Ethical and Legal Discussions Regarding Artificial Intelligence, Machine Learning, Deep Learning, and Business Intelligence Technologies in the Healthcare Sector
Ka & Khokhlov (2024) stated that the integration of AI into healthcare offers unprecedented opportunities to improve patient care and outcomes. Redrup et al. (2023) highlighted, as an example, automation bias, where AI trained on data that does not represent minority ethnic groups can lead to discrimination and inequality. Rosemann and Zhang (2022) identified various challenges arising from the integration of AI and big data analytics into medical and healthcare settings. Additionally, as business intelligence involves aggregating data from many different systems, it is important to consider the interaction with various legal regulations and legislation related to data protection, privacy, and intellectual property rights.

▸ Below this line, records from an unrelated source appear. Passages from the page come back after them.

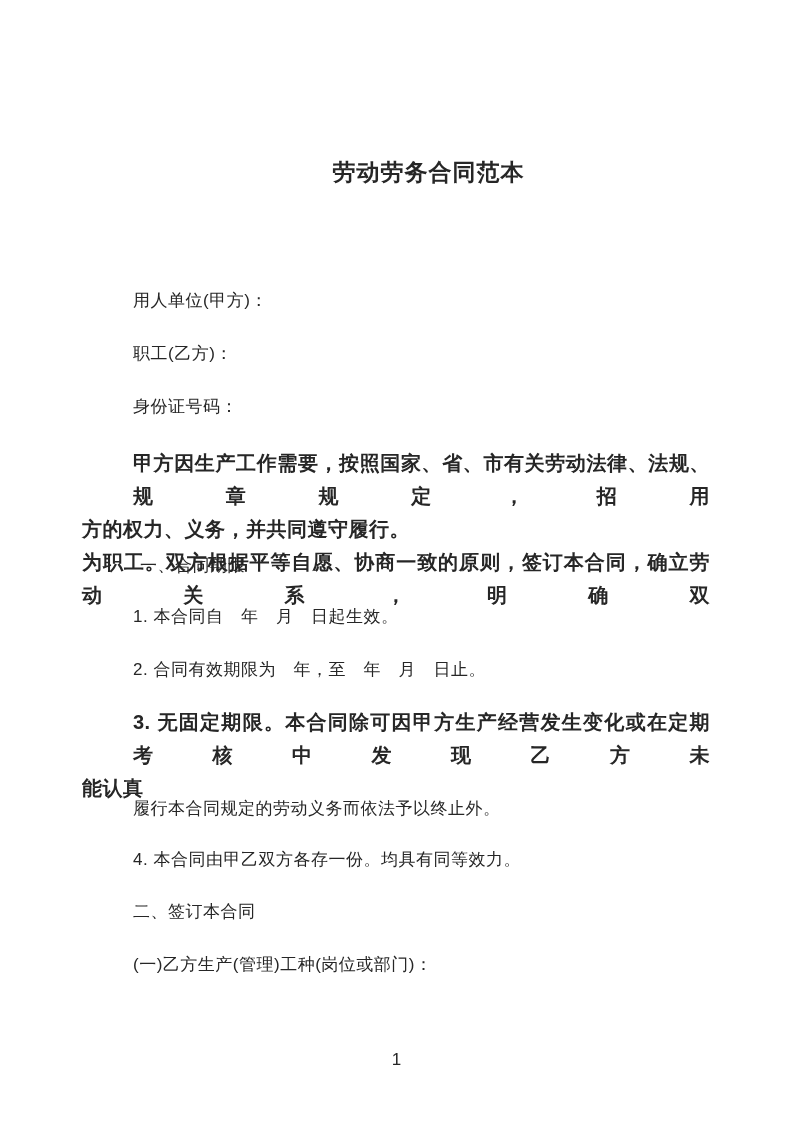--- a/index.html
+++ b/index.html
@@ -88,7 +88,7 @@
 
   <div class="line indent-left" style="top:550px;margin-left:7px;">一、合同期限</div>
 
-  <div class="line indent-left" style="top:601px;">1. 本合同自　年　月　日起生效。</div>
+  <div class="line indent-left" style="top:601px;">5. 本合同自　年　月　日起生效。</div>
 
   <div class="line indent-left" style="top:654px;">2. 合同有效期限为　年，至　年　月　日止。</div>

Discussions on the Sustainability of Business Intelligence and Artificial Intelligence
While artificial intelligence has the potential to revolutionize clinical applications, there are challenges that must be addressed before it can reach its full potential. Among these challenges is the lack of high-quality medical data, which can lead to incorrect results. Data privacy, usability, and security are also potential limitations to the implementation of AI in clinical practice (Alowais et al., 2021). Healthcare organizations need to overcome several challenges to ensure the success of AI (Chen & Decary, 2020). Furthermore, business intelligence technologies generally feed on data from various systems to meet management needs. Therefore, especially when working with large datasets or big data, it is critical to ensure that the interactions within systems are thoroughly reviewed and adjustments within subsystems are made accordingly.
Conclusion and Recommendations
This study provides a comprehensive evaluation of business intelligence and artificial intelligence, with a focus on the healthcare sector. The medical field has become too complex and interrelated with multiple disciplines to be left solely to healthcare professionals. Therefore, as mentioned earlier, fields such as artificial intelligence, data management and analytics, robotics, and autonomous systems will continue to gain prominence in the healthcare sector.